Images are essential for LS diagnosis. Computed tomography is the most performed study in patients in an emergency room scenario, complaining of acute symptoms. Magnetic Resonance Cholangiography or ERCP [9] are indicated, the latter has the advantage of representing an effective mixed modality (diagnostic/therapeutic), which allows for a sphincterotomy and placement of a biliary stent. In high-risk patients, ERCP may represent the best therapeutic option, which is associated with a reduction in the risk of morbidity and mortality [10, 11]. However, it is important to recognize the possibility of technique failure and complications because the papilla is more frequently located in or next to the diverticulum [11].

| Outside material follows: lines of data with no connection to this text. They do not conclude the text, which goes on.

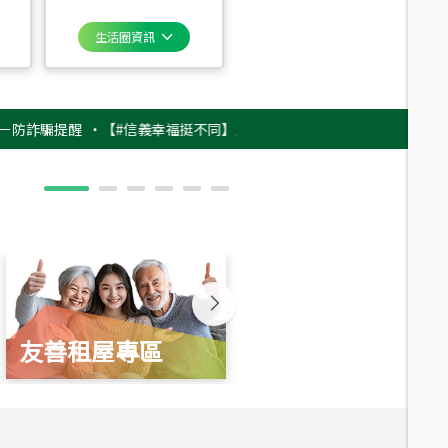
生活圈資訊
騙提醒
‧
【#信義幸福挺不同】用實力，讓升職免抽號碼牌！最新雇主品牌影片
友善租屋專區
新婚起家厝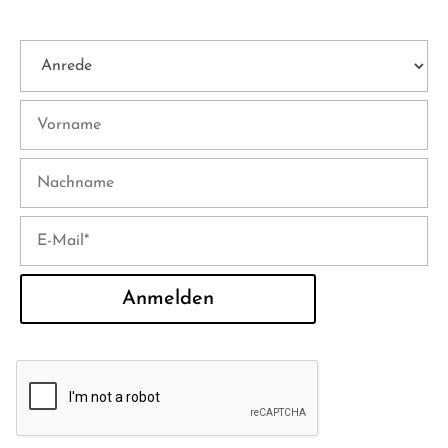
Anmelden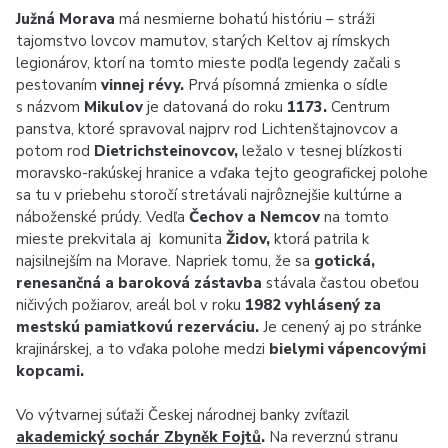
Južná Morava
má nesmierne bohatú históriu – stráži
tajomstvo lovcov mamutov, starých Keltov aj rímskych
legionárov, ktorí na tomto mieste podľa legendy začali s
pestovaním
vinnej révy.
Prvá písomná zmienka o sídle
s názvom
Mikulov
je datovaná do roku
1173.
Centrum
panstva, ktoré spravoval najprv rod Lichtenštajnovcov a
potom rod
Dietrichsteinovcov,
ležalo v tesnej blízkosti
moravsko-rakúskej hranice a vďaka tejto geografickej polohe
sa tu v priebehu storočí stretávali najrôznejšie kultúrne a
náboženské prúdy. Vedľa
Čechov a Nemcov
na tomto
mieste prekvitala aj komunita
Židov,
ktorá patrila k
najsilnejším na Morave. Napriek tomu, že sa
gotická,
renesančná a baroková zástavba
stávala častou obeťou
ničivých požiarov, areál bol v roku
1982 vyhlásený za
mestskú pamiatkovú rezerváciu.
Je cenený aj po stránke
krajinárskej, a to vďaka polohe medzi
bielymi vápencovými
kopcami.
Vo výtvarnej súťaži Českej národnej banky zvíťazil
akademický sochár Zbyněk Fojtů
.
Na reverznú stranu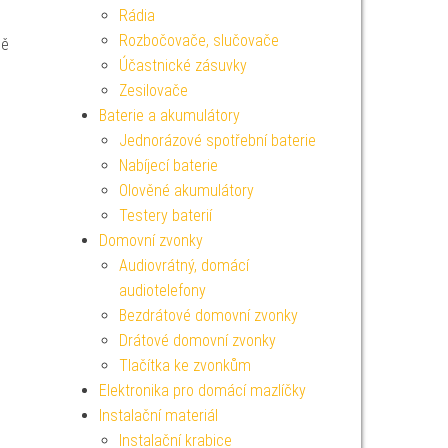
Rádia
Rozbočovače, slučovače
ně
Účastnické zásuvky
Zesilovače
Baterie a akumulátory
Jednorázové spotřební baterie
Nabíjecí baterie
Olověné akumulátory
Testery baterií
Domovní zvonky
Audiovrátný, domácí
audiotelefony
Bezdrátové domovní zvonky
Drátové domovní zvonky
Tlačítka ke zvonkům
Elektronika pro domácí mazlíčky
Instalační materiál
Instalační krabice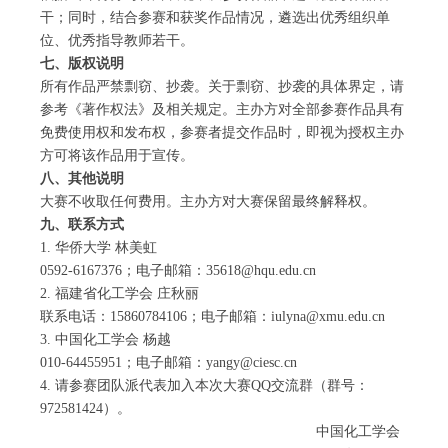
干；同时，结合参赛和获奖作品情况，遴选出优秀组织单
位、优秀指导教师若干。
七、版权说明
所有作品严禁剽窃、抄袭。关于剽窃、抄袭的具体界定，请
参考《著作权法》及相关规定。主办方对全部参赛作品具有
免费使用权和发布权，参赛者提交作品时，即视为授权主办
方可将该作品用于宣传。
八、其他说明
大赛不收取任何费用。主办方对大赛保留最终解释权。
九、联系方式
1. 华侨大学 林美虹
0592-6167376；电子邮箱：35618@hqu.edu.cn
2. 福建省化工学会 庄秋丽
联系电话：15860784106；电子邮箱：
iulyna@xmu.edu.cn
3. 中国化工学会 杨越
010-64455951；电子邮箱：yangy@ciesc.cn
4. 请参赛团队派代表加入本次大赛QQ交流群（群号：
972581424）。
中国化工学会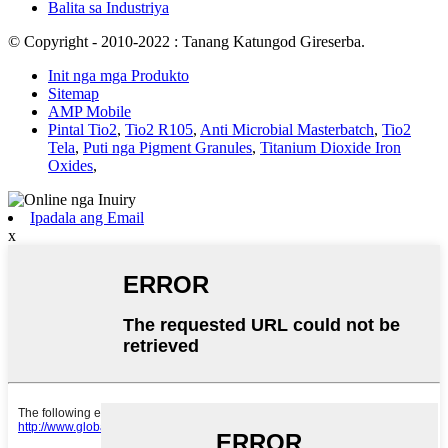
Balita sa Industriya
© Copyright - 2010-2022 : Tanang Katungod Gireserba.
Init nga mga Produkto
Sitemap
AMP Mobile
Pintal Tio2
,
Tio2 R105
,
Anti Microbial Masterbatch
,
Tio2
Tela
,
Puti nga Pigment Granules
,
Titanium Dioxide Iron
Oxides
,
Ipadala ang Email
x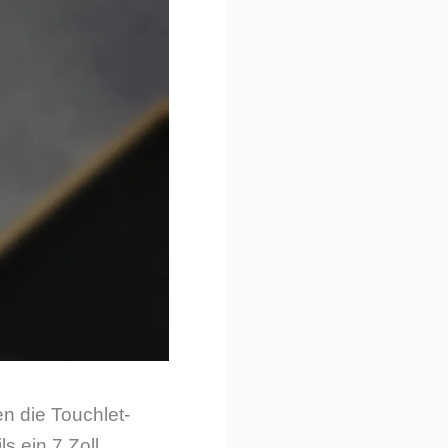
n die Touchlet-
s ein 7 Zoll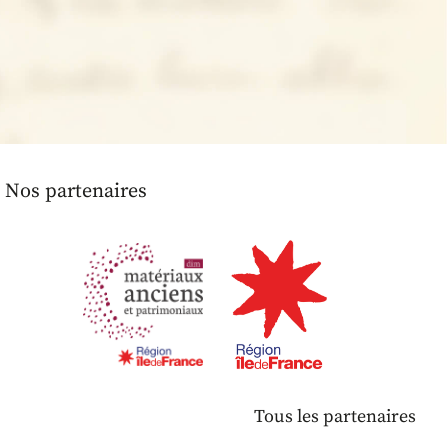
Nos partenaires
Tous les partenaires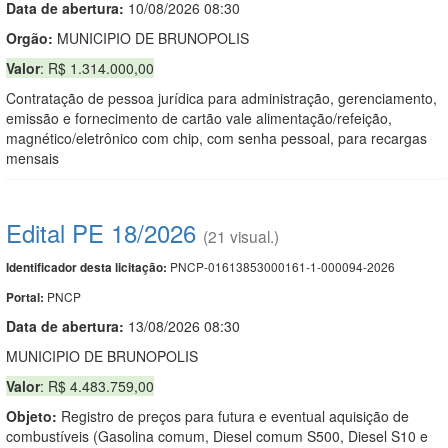
Data de abert
u
ra:
10/08/2026 08:30
Orgão:
MUNICIPIO DE BRUNOPOLIS
Valor
: R$ 1.314.000,00
Contratação de pessoa jurídica para administração, gerenciamento,
emissão e fornecimento de cartão vale alimentação/refeição,
magnético/eletrônico com chip, com senha pessoal, para recargas
mensais
Edital PE 18/2026
(21 visual.)
PNCP-01613853000161-1-000094-2026
Identificador desta licitação:
PNCP
Portal:
Data de abert
u
ra:
13/08/2026 08:30
MUNICIPIO DE BRUNOPOLIS
Valor
: R$ 4.483.759,00
Objeto:
Registro de preços para futura e eventual aquisição de
combustíveis (Gasolina comum, Diesel comum S500, Diesel S10 e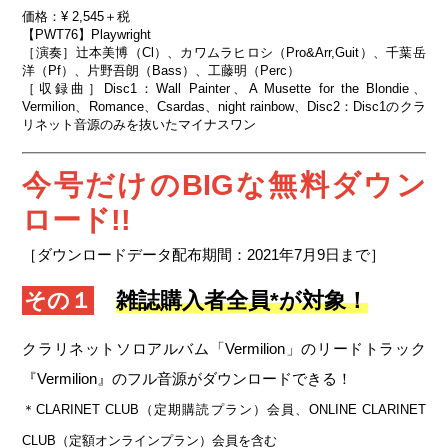
価格：¥ 2,545＋税
【PWT76】Playwright
［演奏］辻本美博（Cl）、カワムラヒロシ（Pro&Arr,Guit）、千葉岳
洋（Pf）、片野吾朗（Bass）、工藤明（Perc）
［収録曲］Disc1：Wall Painter、A Musette for the Blondie、
Vermilion、Romance、Csardas、night rainbow、Disc2：Disc1のクラ
リネット音源のみを抜いたマイナスワン
今号だけのBIGな無料ダウン
ロード!!
［ダウンロードデータ配布期間：2021年7月9日まで］
その１
雑誌購入者全員*が対象！
クラリネットソロアルバム「Vermilion」のリードトラック
『Vermilion』のフル音源がダウンロードできる！
＊CLARINET CLUB（定期購読プラン）会員、ONLINE CLARINET
CLUB（定額オンラインプラン）会員を含む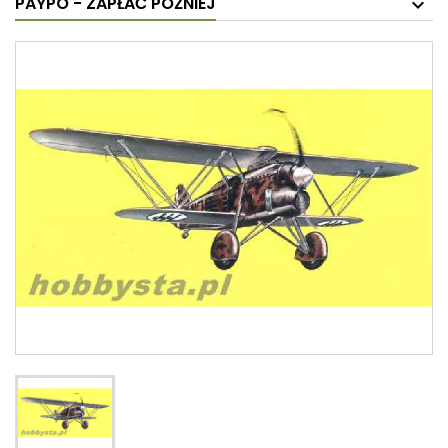
PAYPO - ZAPŁAĆ PÓŹNIEJ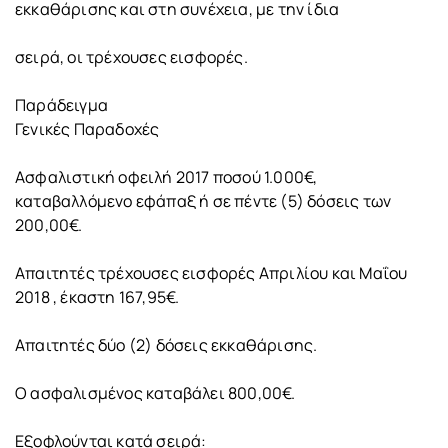
εκκαθάρισης και στη συνέχεια, με την ίδια
σειρά, οι τρέχουσες εισφορές.
Παράδειγμα
Γενικές Παραδοχές
Ασφαλιστική οφειλή 2017 ποσού 1.000€,
καταβαλλόμενο εφάπαξ ή σε πέντε (5) δόσεις των
200,00€.
Απαιτητές τρέχουσες εισφορές Απριλίου και Μαΐου
2018 , έκαστη 167,95€.
Απαιτητές δύο (2) δόσεις εκκαθάρισης.
Ο ασφαλισμένος καταβάλει 800,00€.
Εξοφλούνται κατά σειρά: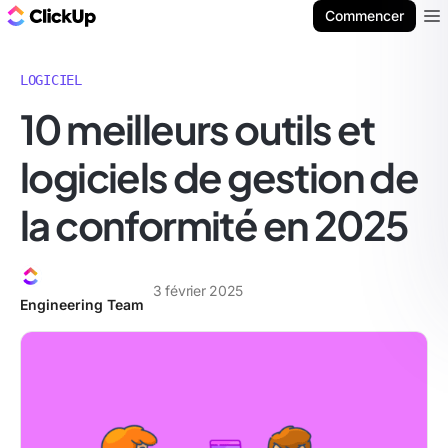
ClickUp Blog
Commencer
Ope
LOGICIEL
10 meilleurs outils et
logiciels de gestion de
la conformité en 2025
3 février 2025
Engineering Team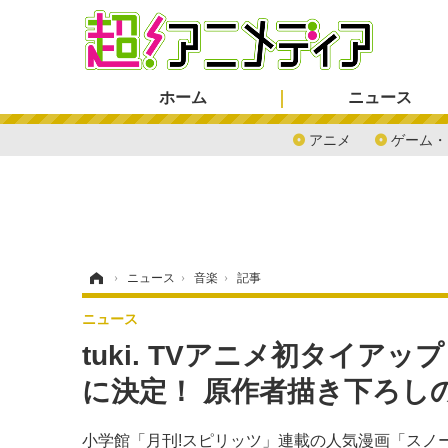
ホーム
ニュース
アニメ
ゲーム・
ホーム
›
ニュース
›
音楽
›
記事
ニュース
tuki. TVアニメ初タイア
に決定！ 原作者描き下ろしの
小学館「月刊!スピリッツ」連載の人気漫画「スノー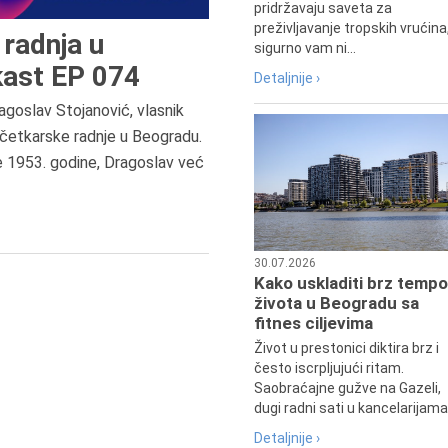
pridržavaju saveta za
preživljavanje tropskih vrućina
radnja u
sigurno vam ni...
ast EP 074
Detaljnije ›
agoslav Stojanović, vlasnik
8.8.2013.
četkarske radnje u Beogradu.
Preminuo je Dejan Kosanović,
e 1953. godine, Dragoslav već
istoričar filma, filmski reditelj,
profesor i dekan Fakulteta dram
umetnosti u Beogradu.
30.07.2026
Kako uskladiti brz tempo
života u Beogradu sa
fitnes ciljevima
Život u prestonici diktira brz i
često iscrpljujući ritam.
Saobraćajne gužve na Gazeli,
dugi radni sati u kancelarijama.
Detaljnije ›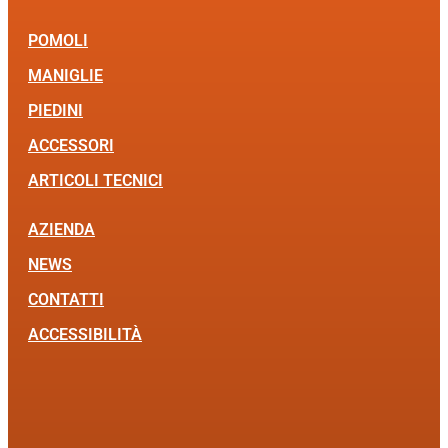
POMOLI
MANIGLIE
PIEDINI
ACCESSORI
ARTICOLI TECNICI
AZIENDA
NEWS
CONTATTI
ACCESSIBILITÀ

In case of biliary obstruction, hemorrhage or perforation, diverticulectomy has been described, however it is a complex procedure which has been associated with higher mortality and morbidity [12].

To conclude, we emphasize the importance of making our patient’s case known and the management that we successfully carried out with endoscopy because it was a patient without systemic inflammatory response syndrome or other complications. LS is scarcely reported, although it is a well-described but extraordinary cause of obstructive jaundice. We believe that it should be part of the physician’s competencies to carry out a timely diagnosis and treatment. In the current literature, the endoscopic approach is recognized as the gold standard for diagnosis, it can be used as a therapeutic measure, however, surgical procedures are reserved in complex cases or with associated complications.

CONSENT

Informed consent was obtained for this case report.

CONFLICT OF INTEREST STATEMENT

None declared.

FUNDING

None.

ACKNOWLEDGEMENT

The authors thank the gastrointestinal endoscopy unit, for providing endoscopy images.